Sparpagliata e dispersa, l'Africa ha inviato all'Imperatore d'Etiopia non soltanto la sua solidarietà, ma anche il suo sostegno affinché quella voce dell'Africa non sia mai messa a tacere. Fa presagire lo spirito di una nuova vita – la vita di un popolo redento. Spontaneamente, i Neri dell'Africa nella diaspora, degli Stai Uniti, dei Caraibi, delle Americhe del Sud e del Nord, dell'Europa e da altri luoghi nel Continente Madre sono avanzati, non soltanto nella preghiera, ma con dichiarata determinazione per vedere il nemico abbattuto. Mussolini ride perché dalla sua mente barbarica non è in grado di vedere altra gloria se non quella raggiunta per mezzo della capacità militare. Le sue potenti forze meccaniche hanno operato. Ha misurato la confidenza dei folli nel suo sfidare non soltanto l'essere umano, ma Dio stesso. “L'uomo ha accettato la sfida, Dio sorveglia i destini umani”.
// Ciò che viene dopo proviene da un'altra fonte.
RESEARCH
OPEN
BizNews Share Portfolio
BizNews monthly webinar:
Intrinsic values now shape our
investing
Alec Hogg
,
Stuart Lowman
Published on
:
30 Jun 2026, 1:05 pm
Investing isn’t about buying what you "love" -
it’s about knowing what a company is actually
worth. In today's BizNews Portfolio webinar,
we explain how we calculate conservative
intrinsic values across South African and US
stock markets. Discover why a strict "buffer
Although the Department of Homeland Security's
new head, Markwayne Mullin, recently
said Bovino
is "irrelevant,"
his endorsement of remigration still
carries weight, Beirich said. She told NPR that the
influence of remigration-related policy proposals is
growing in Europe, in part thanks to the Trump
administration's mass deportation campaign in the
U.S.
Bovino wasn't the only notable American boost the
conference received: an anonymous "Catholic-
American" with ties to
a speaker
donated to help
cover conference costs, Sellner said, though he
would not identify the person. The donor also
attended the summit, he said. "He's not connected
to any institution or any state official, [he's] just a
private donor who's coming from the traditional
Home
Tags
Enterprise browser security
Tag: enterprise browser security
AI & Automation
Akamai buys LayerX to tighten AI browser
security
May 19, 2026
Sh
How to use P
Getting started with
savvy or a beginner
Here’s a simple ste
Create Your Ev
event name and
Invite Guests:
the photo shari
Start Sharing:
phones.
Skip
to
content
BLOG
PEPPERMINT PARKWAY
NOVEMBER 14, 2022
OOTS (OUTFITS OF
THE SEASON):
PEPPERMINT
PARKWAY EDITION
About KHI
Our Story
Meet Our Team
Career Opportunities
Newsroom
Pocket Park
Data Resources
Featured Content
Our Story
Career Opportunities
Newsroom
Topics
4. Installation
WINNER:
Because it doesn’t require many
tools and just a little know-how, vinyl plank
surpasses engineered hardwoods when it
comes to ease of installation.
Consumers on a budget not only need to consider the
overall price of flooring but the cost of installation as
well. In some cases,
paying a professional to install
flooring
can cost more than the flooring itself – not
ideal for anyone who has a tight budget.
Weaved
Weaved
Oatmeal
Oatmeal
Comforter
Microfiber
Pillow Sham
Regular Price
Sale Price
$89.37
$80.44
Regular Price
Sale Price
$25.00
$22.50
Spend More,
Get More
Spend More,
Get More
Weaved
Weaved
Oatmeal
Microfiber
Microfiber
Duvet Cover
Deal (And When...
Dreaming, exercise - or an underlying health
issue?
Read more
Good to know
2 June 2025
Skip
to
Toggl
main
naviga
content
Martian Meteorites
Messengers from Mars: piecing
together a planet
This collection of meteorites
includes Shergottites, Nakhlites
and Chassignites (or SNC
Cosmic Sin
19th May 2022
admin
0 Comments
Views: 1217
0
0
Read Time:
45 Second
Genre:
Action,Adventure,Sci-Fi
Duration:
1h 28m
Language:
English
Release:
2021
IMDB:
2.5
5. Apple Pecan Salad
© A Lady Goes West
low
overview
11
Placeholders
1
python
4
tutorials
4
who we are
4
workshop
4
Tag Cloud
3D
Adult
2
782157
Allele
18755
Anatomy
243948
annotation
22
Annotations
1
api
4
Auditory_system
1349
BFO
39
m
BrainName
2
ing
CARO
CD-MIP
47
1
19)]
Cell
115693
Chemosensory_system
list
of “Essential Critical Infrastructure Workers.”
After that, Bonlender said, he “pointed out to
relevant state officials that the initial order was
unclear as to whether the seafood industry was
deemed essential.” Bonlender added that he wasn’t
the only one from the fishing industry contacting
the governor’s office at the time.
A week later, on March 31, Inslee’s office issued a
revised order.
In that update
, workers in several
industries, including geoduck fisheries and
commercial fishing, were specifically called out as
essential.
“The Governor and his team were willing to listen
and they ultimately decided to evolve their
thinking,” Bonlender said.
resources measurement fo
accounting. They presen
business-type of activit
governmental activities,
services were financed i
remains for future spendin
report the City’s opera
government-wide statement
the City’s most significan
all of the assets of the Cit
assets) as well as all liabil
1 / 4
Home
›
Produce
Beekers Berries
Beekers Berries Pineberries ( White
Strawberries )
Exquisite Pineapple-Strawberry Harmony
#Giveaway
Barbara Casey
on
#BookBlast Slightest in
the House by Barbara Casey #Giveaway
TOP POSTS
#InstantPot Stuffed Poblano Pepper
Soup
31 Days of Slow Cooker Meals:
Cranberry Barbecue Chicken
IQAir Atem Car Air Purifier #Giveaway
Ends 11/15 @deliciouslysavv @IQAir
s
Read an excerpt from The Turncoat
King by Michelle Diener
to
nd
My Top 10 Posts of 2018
Nessuna preghiera sacrilega a Roma salverà Mussolini e gli Italiani. Nessuno smarrimento di verità cancellerà l'iniquità di questi vili. Che l'Abissinia dunque avanzi con la spada in mano, e come l'armata di Gedeone risultò trionfante contro le forze presuntamente superiori del nemico, così Haile Selassie condurrà di nuovo l'Etiopia alla sua gloria e ispirerà i Neri alla speranza di tornare ancora una volta ad adorare presso la propria vigna e sotto il proprio albero di fico”.